begin Page

[python-win32] How Can I exec() a statement?

Tim Roberts timr at probo.com
Tue Apr 12 19:19:56 CEST 2005


On Mon, 11 Apr 2005 23:59:35 -0300, Gabriel Genellina 
<gagenellina at softlab.com.ar> wrote:

>At Thursday 7/4/2005 10:53, * William wrote:
>  
>
>> For example, I'd like a way to get the symbol name for variable a 
>>above.  Is there a function like "nameOF( a )"?
>>    
>>
>
>Maybe a Python hacker guru could say something, but AFAIK, once you get 
>inside the function nameOF( a ), there is no way to tell where its argument 
>came from. In the following example, I think there is no way to distinguish 
>inside f if it was called with a or b as an argument, since both are simply 
>names pointing to the same object
>

That's exactly right.  When programming in Python, there is a very 
strict distinction between "objects" and "names that happen to be bound 
to objects".  If you are coming from a C or C++ background, for example, 
think of every variable in Python as being a pointer or reference.  An 
object that is being pointed to has absolutely no idea which variables 
point to it.  Even the run-time library does not know.  Consider this 
pseudo-C++ example.

end Page

> [Task instructions]:
(a) In the post on Python names, rewrite the passage that begins at the words "That's exactly right." and ends after "pseudo-C++ example.", swapping "run-time library" for "interpreter".
(b) Render this sentence from the post on Python names into French: "An object that is being pointed to has absolutely no idea which variables point to it."

begin Items

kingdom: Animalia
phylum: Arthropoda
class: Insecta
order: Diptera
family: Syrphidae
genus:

end Items

> [Exercise solutions]:
(a)
That's exactly right.  When programming in Python, there is a very 
strict distinction between "objects" and "names that happen to be bound 
to objects".  If you are coming from a C or C++ background, for example, 
think of every variable in Python as being a pointer or reference.  An 
object that is being pointed to has absolutely no idea which variables 
point to it.  Even the interpreter does not know.  Consider this 
pseudo-C++ example.

(b) Un objet vers lequel on pointe n'a absolument aucune idée des variables qui pointent vers lui.